After 30 years of working as a sex therapist, the legendary Dr. Ruth isn’t done sharing her wisdom. Here, she answers your most pressing questions on sex, relationships and life. Email your own queries to drruth@time.com, or catch up on previous installments of the Ask Dr. Ruth series.

Q: Does it matter how long my partner lasts in bed?

A: There are two ways to read this question, though both are tied to the same issue: premature ejaculation. Since the majority of women cannot reach orgasm from intercourse alone, how long a man can perform the act has relatively no bearing on the ultimate satisfaction of most women. If the man ejaculates faster than he would like, the definition of premature ejaculation, and yet takes the necessary steps to provide sexual satisfaction for his partner by stimulating her in other ways, then this issue of how long he lasts isn’t all that important. On the other hand, if he’s the “slam, bam, thank you m’am” type, has his orgasm within moments of penetration and then leaps out of bed leaving his partner frustrated, then that’s a serious problem.

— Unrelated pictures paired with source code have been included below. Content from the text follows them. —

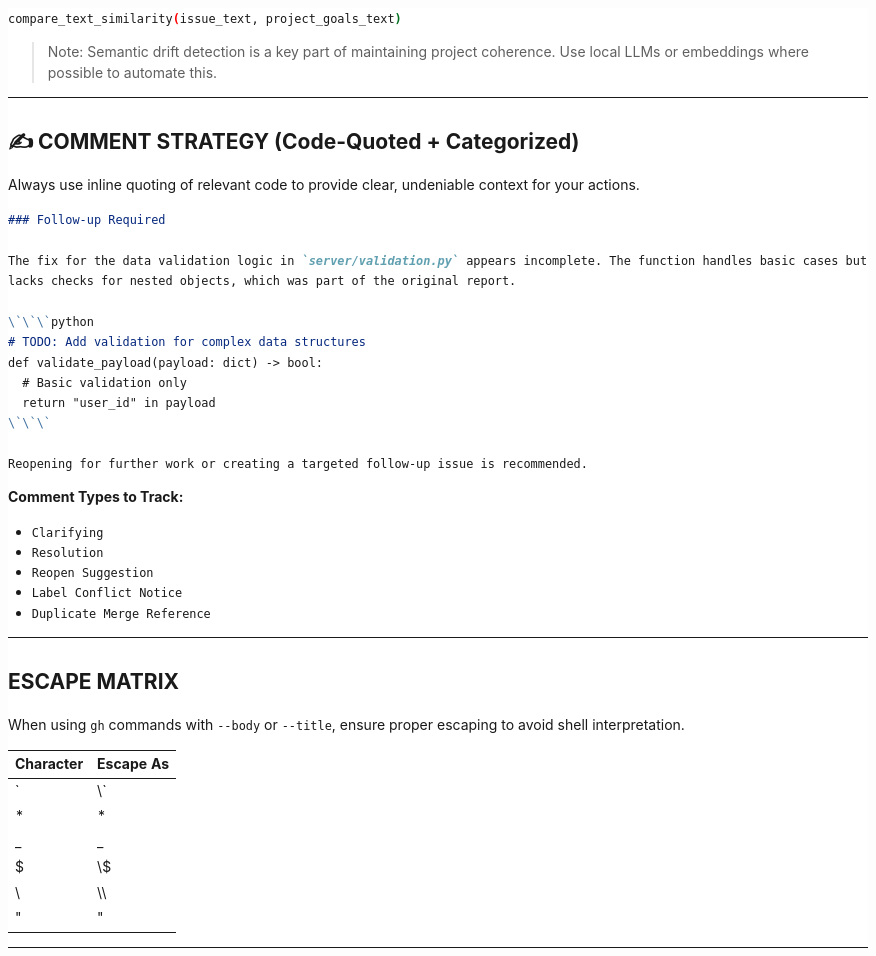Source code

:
 ```bash
compare_text_similarity(issue_text, project_goals_text)
```

> Note: Semantic drift detection is a key part of maintaining project coherence. Use local LLMs or embeddings where possible to automate this.

---

## ✍️ COMMENT STRATEGY (Code-Quoted + Categorized)

Always use inline quoting of relevant code to provide clear, undeniable context for your actions.

```md
### Follow-up Required

The fix for the data validation logic in `server/validation.py` appears incomplete. The function handles basic cases but lacks checks for nested objects, which was part of the original report.

\`\`\`python
# TODO: Add validation for complex data structures
def validate_payload(payload: dict) -> bool:
  # Basic validation only
  return "user_id" in payload
\`\`\`

Reopening for further work or creating a targeted follow-up issue is recommended.
```

**Comment Types to Track:**

- `Clarifying`
- `Resolution`
- `Reopen Suggestion`
- `Label Conflict Notice`
- `Duplicate Merge Reference`

---

## ESCAPE MATRIX

When using `gh` commands with `--body` or `--title`, ensure proper escaping to avoid shell interpretation.

| Character | Escape As |
|-----------|-----------|
| \`        | \\\`      |
| *         | \*        |
| _         | \_        |
| $         | \\\$      |
| \         | \\\\      |
| "         | \"       |

---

Most men can be taught how to control their orgasms, and that’s especially true if they have a patient partner who’s willing to help. Some men are so badly psychologically affected by this problem that they require the help of a sex therapist to work through it, but many men can learn on their own. Of course they must want to first.

We in the field of sex therapy believe that this affliction is often caused because of early masturbation. A young male teen, afraid of being caught by his parents or siblings, learns to complete the process as quickly as possible and then that sets a pattern later on his life when he is with a partner. (Parents who respect a closed bedroom door might do a lot towards eradicating this condition.)

Whatever the cause, a man must learn to recognize the sensation, and stop himself when he reaches that point by reducing his arousal a few notches in order to continue. Now some men are afraid that if they don’t have an orgasm at that point that they won’t be able to have an orgasm at all, but that’s usually not the case and a little patience will be rewarded.

Premature ejaculation is a bigger issue when a man has a partner who can have orgasms from intercourse. She will want intercourse to last as long as she needs, which in some cases might be a long time, perhaps as much as half an hour. This could end up making intercourse too much of a chore for the man. Such a couple might be better off having their orgasms separately. I know that in the movies there’s this ideal that’s been presented, two people having intercourse and having simultaneous orgasms. I’m not saying that this isn’t something that some couples do achieve, but they’re in the minority, and even then, it might not happen every time.

The most important point to take from this question is that each partner in a sexual relationship should take responsibility for making sure that the other achieves sexual gratification as a result of love making. Exactly how that is achieved isn’t so important.